Oakland Councilmember Charlene Wang is gearing up for a November ballot fight that could hit large commercial real estate deals with a new local tax and steer the money straight into expanding shelter options for people living outside.

She briefly yanked a draft measure to rework the language, but says the basic idea stays the same: get more interim shelter beds and transitional housing online faster by creating a dedicated revenue stream.

What Wang Proposed

A first draft that appeared on a City Council agenda dubbed the measure the Oakland Shelter Access for Encampment Response Act, or SAFER. It outlined a new surcharge on certain commercial real estate transfers to pay for shelter and services.

The sketch described an eight-year commercial transfer tax surcharge that would scale with the sale price, ranging from 0.25% to 1%. Wang pulled that version back to refine the details, but the funding target has not changed. As reported by The Oaklandside, revenues would be legally dedicated to interim shelter, transitional housing and related services for unsheltered residents.

Why City Officials Say Oakland Needs It

City staff point to Oakland’s Homelessness Strategic Action Plan as the backdrop for Wang’s proposal. The plan shows the city funded about 1,262 interim housing beds and units in FY25–26, while estimating an annual funding gap of roughly $284.3 million to hit its five-year homelessness goals.

That shortfall plays out on the street. The same plan reports roughly 5,485 people experiencing homelessness in Oakland, underscoring how the current supply of beds trails the demand by a wide margin. As outlined by the City of Oakland, officials argue that a stable local funding source could accelerate the creation of interim beds and the services that help people move out of homelessness.

How County Money Fits In

Any new city tax would land on top of an existing county funding stream. Alameda County has been channeling Measure W revenue into its Home Together fund, which backs shelter, prevention and permanent housing projects. County leaders have committed roughly $1.4 billion over the life of Measure W to homelessness solutions and earlier this year awarded about $53 million to 10 projects across the county.

As reported by Pleasanton Weekly, that county investment has become part of the local argument over whether Oakland needs its own dedicated tax or simply better coordination between city and county dollars.

Ballot Math And Politics

Even if Wang lands on final language, the measure still has to clear a steep political hill. A tax like this would need approval from two-thirds of Oakland voters in November to take effect.

That supermajority threshold means backers cannot rely on a narrow base. They would need a broad coalition that spans service providers, labor, neighborhood groups and other key players to have a realistic shot. As reported by The Oaklandside, that high bar is already shaping how both supporters and skeptics are gaming out the campaign.

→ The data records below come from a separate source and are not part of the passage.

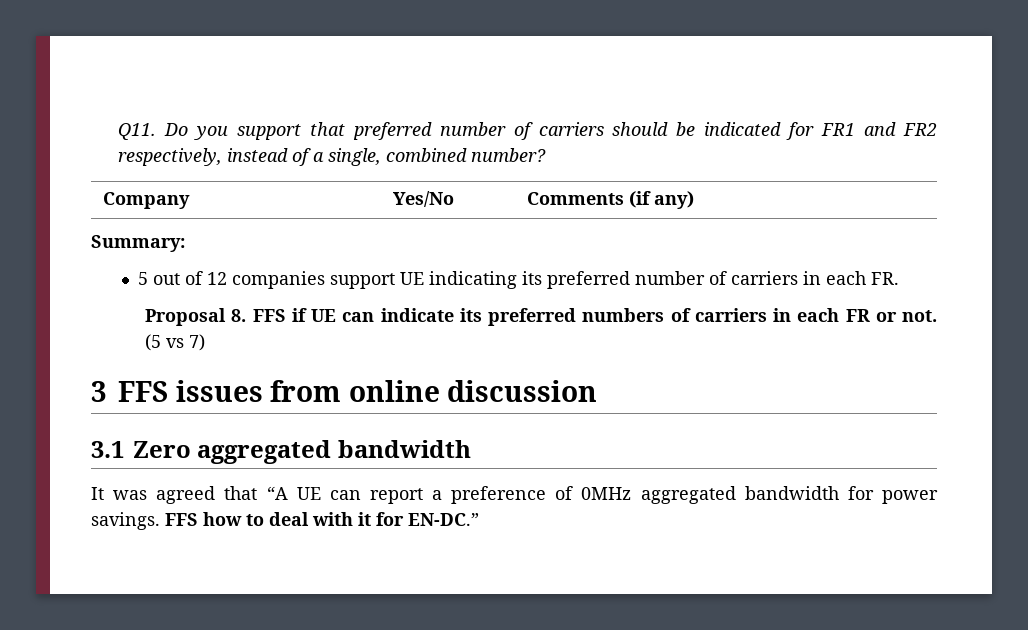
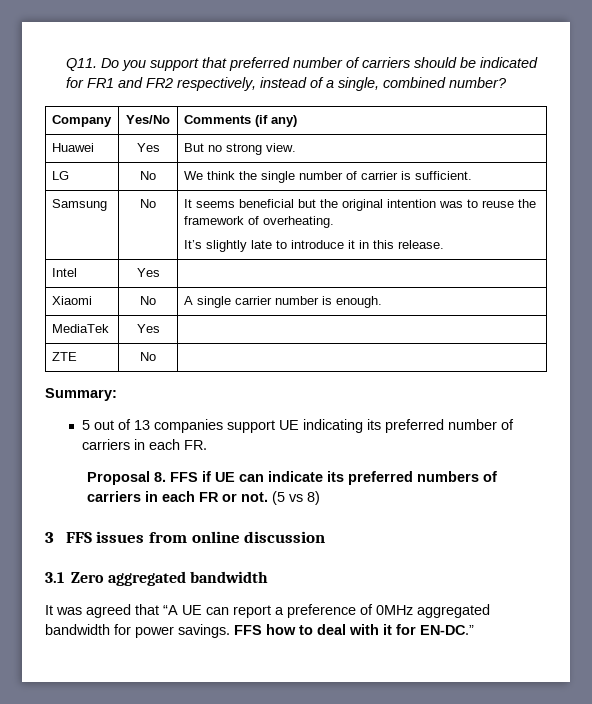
(694, 200) none -> [51,143,94,152] [136,143,160,152] [183,143,296,155] [51,171,69,180] [140,171,156,180] [183,171,472,183] [51,199,107,211] [140,199,156,208] [183,199,536,211] [183,216,334,228] [183,240,444,252] [51,268,77,277] [136,268,160,277] [51,296,92,305] [140,296,156,305] [183,296,382,308] [51,324,109,333] [136,324,160,333] [51,352,77,361] [140,352,156,361] // Huawei | Yes | But no strong view. // LG | No | We think the single number of carrier is sufficient. // Samsung | No | It seems beneficial but the original intention was to reuse the framework of overheating. // It’s slightly late to introduce it in this release. // Intel | Yes | // Xiaomi | No | A single carrier number is enough. // MediaTek | Yes | // ZTE | No |
[206,272,227,285] 12 -> [133,420,150,430] 13
[189,334,206,351] 7) -> [306,491,320,505] 8)

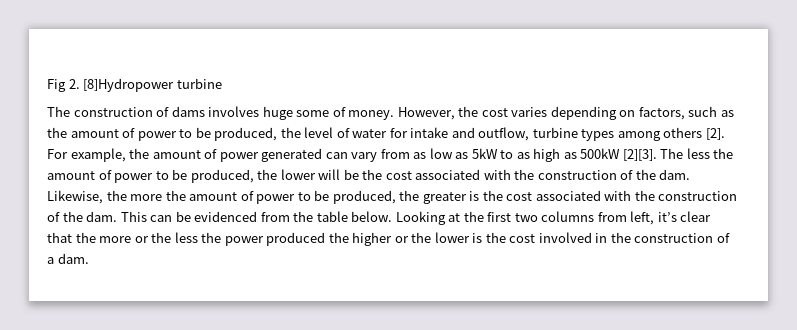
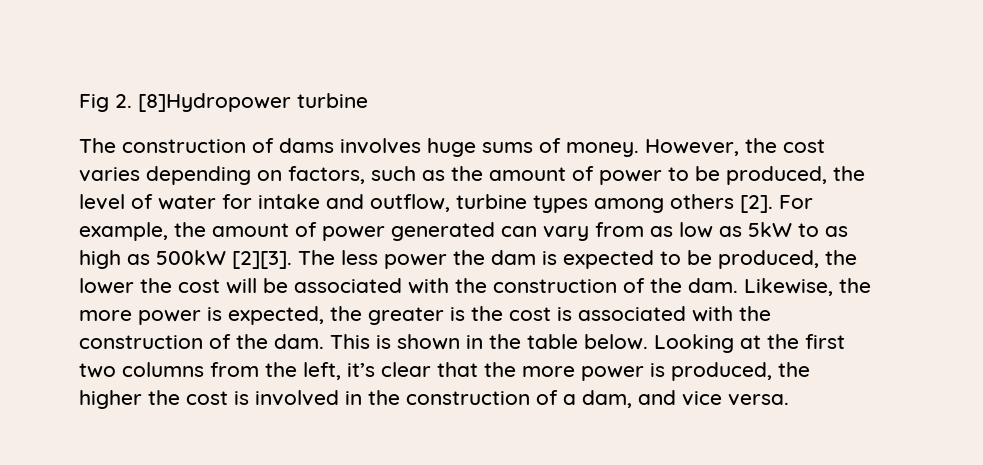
[296,110,330,117] some -> [482,142,533,153] sums
[713,148,734,159] [47,170,154,183] the amount of power -> [384,250,654,269] power the dam is expected
[318,169,412,180] will be the cost -> [140,278,288,294] the cost will be
[165,190,396,204] the amount of power to be produced, -> [138,306,324,325] power is expected,
(533, 196) none -> [557,307,572,321] is
[150,211,290,222] can be evidenced from -> [376,334,483,350] is shown in
(627, 217) none -> [265,362,297,377] the
[134,232,536,246] or the less the power produced the higher or the lower is the cost -> [581,362,810,381] [79,390,249,409] power is produced, the higher the cost is
[57,253,89,264] dam. -> [582,390,789,408] dam, and vice versa.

Enforcement Moves Complicate The Politics

The debate is colliding with another hot-button issue: how the city enforces rules on people living in vehicles.

The City Council recently approved new rules that make it easier for police and city staff to tow vehicles being used as shelter. Advocates warn that without a corresponding increase in available beds, the policy risks pushing residents into more dangerous or unstable situations and placing additional strain on outreach and health services.

NBC Bay Area reported on both the policy shift and the community backlash, highlighting the larger tension between stepped-up enforcement and limited shelter capacity.

Wang says she plans to return to the council with a revised version of the measure. If she formally introduces it, the full council would then decide whether to send it to voters in November. Until that vote, the proposal is already forcing a sharper local conversation about how to pay for more beds, how to line up city and county funding, and where Oakland voters draw the line on new taxes.